Where the string "right" occurs in a line of the entries below, copy that line.

- Named joint coordinates:
○ ○ ○
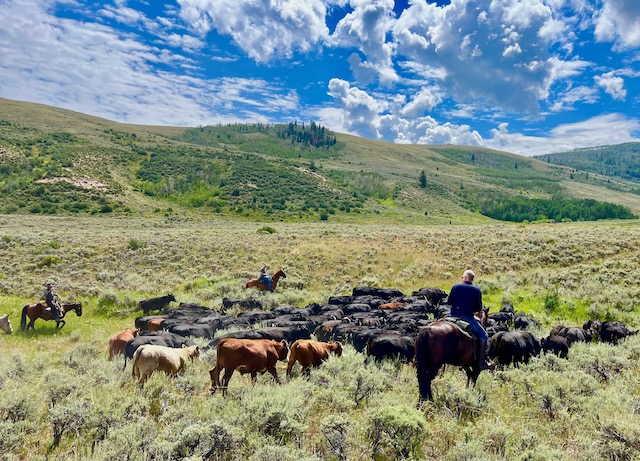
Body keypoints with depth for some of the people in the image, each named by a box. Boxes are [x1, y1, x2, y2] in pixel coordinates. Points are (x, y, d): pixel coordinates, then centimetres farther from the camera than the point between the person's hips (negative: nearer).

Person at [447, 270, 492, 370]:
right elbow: (479, 308, 1)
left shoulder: (456, 287, 1)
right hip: (468, 318, -3)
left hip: (454, 316, 3)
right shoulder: (477, 290, -1)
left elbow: (449, 302, 6)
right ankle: (482, 362, -2)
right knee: (483, 336, 6)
○ ○ ○
- EXERCISE OUTPUT:
right elbow: (479, 308, 1)
right hip: (468, 318, -3)
right shoulder: (477, 290, -1)
right ankle: (482, 362, -2)
right knee: (483, 336, 6)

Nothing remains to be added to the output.